* EXERCISE PROMPT
All the lines below need to be output exactly, apart from any images.

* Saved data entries
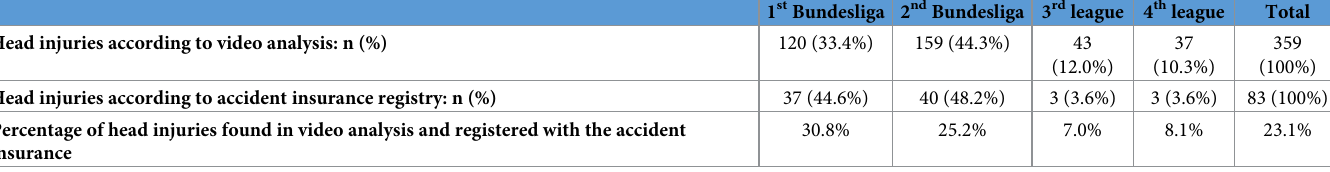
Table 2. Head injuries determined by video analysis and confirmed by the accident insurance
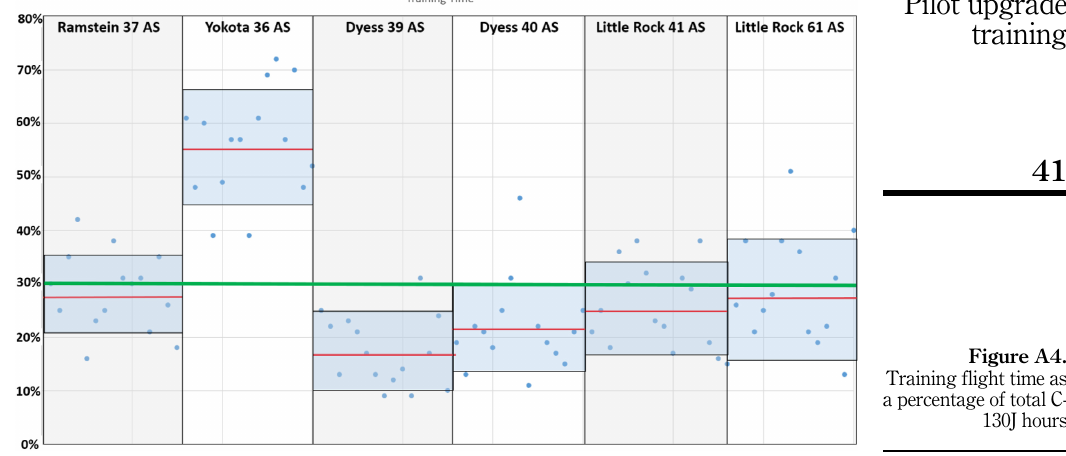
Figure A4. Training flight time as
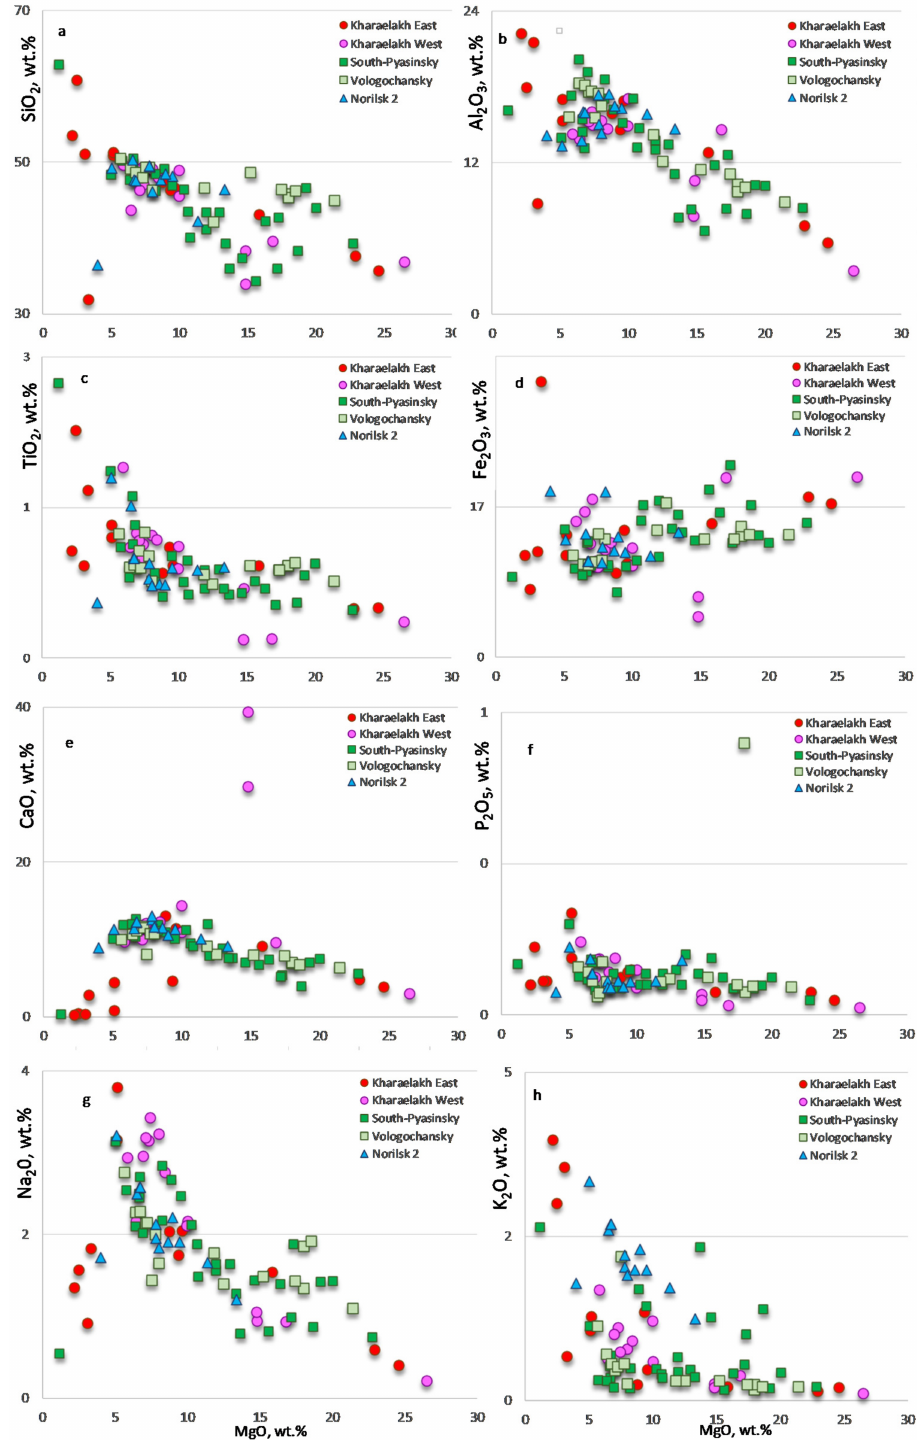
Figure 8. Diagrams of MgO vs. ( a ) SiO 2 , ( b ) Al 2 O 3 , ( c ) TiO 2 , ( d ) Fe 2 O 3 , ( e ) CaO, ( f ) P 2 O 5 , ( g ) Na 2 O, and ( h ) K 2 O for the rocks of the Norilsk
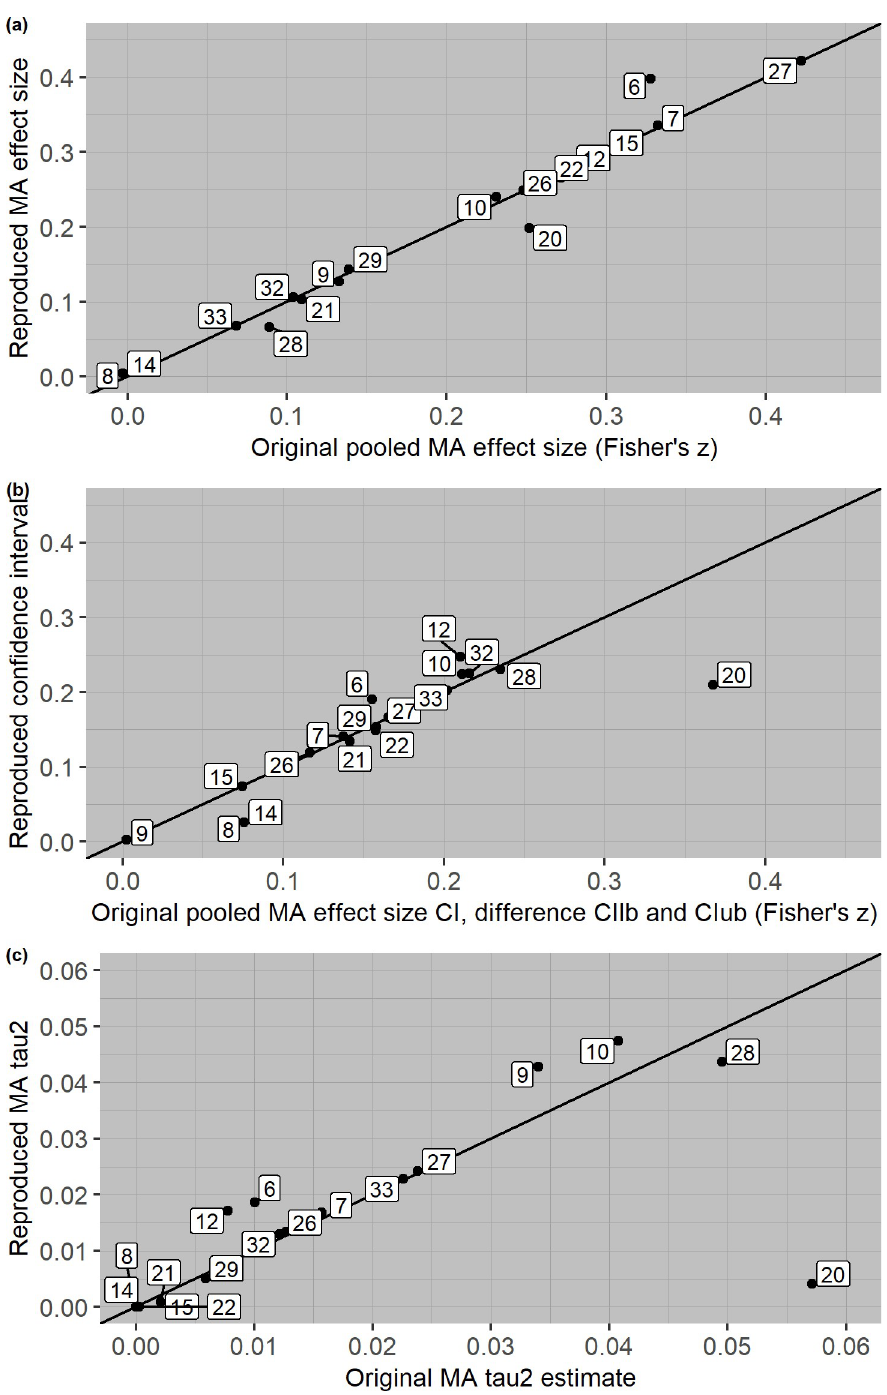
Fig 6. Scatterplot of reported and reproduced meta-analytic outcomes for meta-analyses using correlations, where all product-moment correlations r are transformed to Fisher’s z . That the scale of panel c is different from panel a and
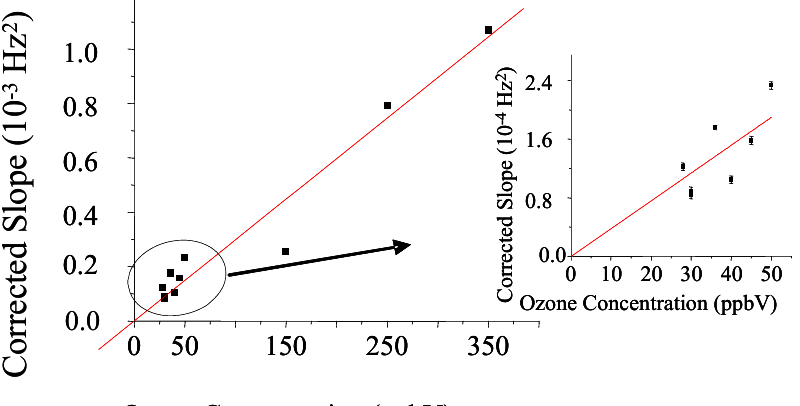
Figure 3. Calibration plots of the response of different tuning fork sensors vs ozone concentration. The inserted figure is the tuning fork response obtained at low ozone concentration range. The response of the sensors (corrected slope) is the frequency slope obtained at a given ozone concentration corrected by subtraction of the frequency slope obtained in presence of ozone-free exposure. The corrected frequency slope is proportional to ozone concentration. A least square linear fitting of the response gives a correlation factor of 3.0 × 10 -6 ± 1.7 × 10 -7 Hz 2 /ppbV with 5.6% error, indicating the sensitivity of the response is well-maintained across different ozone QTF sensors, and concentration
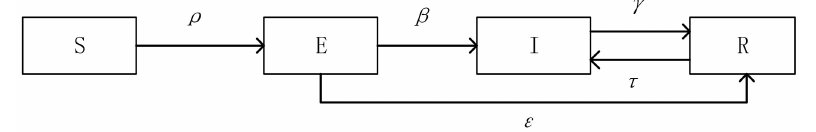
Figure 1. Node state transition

* RESULT OF THIS EXERCISE
Table 2. Head injuries determined by video analysis and confirmed by the accident insurance
Figure A4. Training flight time as
Figure 8. Diagrams of MgO vs. ( a ) SiO 2 , ( b ) Al 2 O 3 , ( c ) TiO 2 , ( d ) Fe 2 O 3 , ( e ) CaO, ( f ) P 2 O 5 , ( g ) Na 2 O, and ( h ) K 2 O for the rocks of the Norilsk
Fig 6. Scatterplot of reported and reproduced meta-analytic outcomes for meta-analyses using correlations, where all product-moment correlations r are transformed to Fisher’s z . That the scale of panel c is different from panel a and
Figure 3. Calibration plots of the response of different tuning fork sensors vs ozone concentration. The inserted figure is the tuning fork response obtained at low ozone concentration range. The response of the sensors (corrected slope) is the frequency slope obtained at a given ozone concentration corrected by subtraction of the frequency slope obtained in presence of ozone-free exposure. The corrected frequency slope is proportional to ozone concentration. A least square linear fitting of the response gives a correlation factor of 3.0 × 10 -6 ± 1.7 × 10 -7 Hz 2 /ppbV with 5.6% error, indicating the sensitivity of the response is well-maintained across different ozone QTF sensors, and concentration
Figure 1. Node state transition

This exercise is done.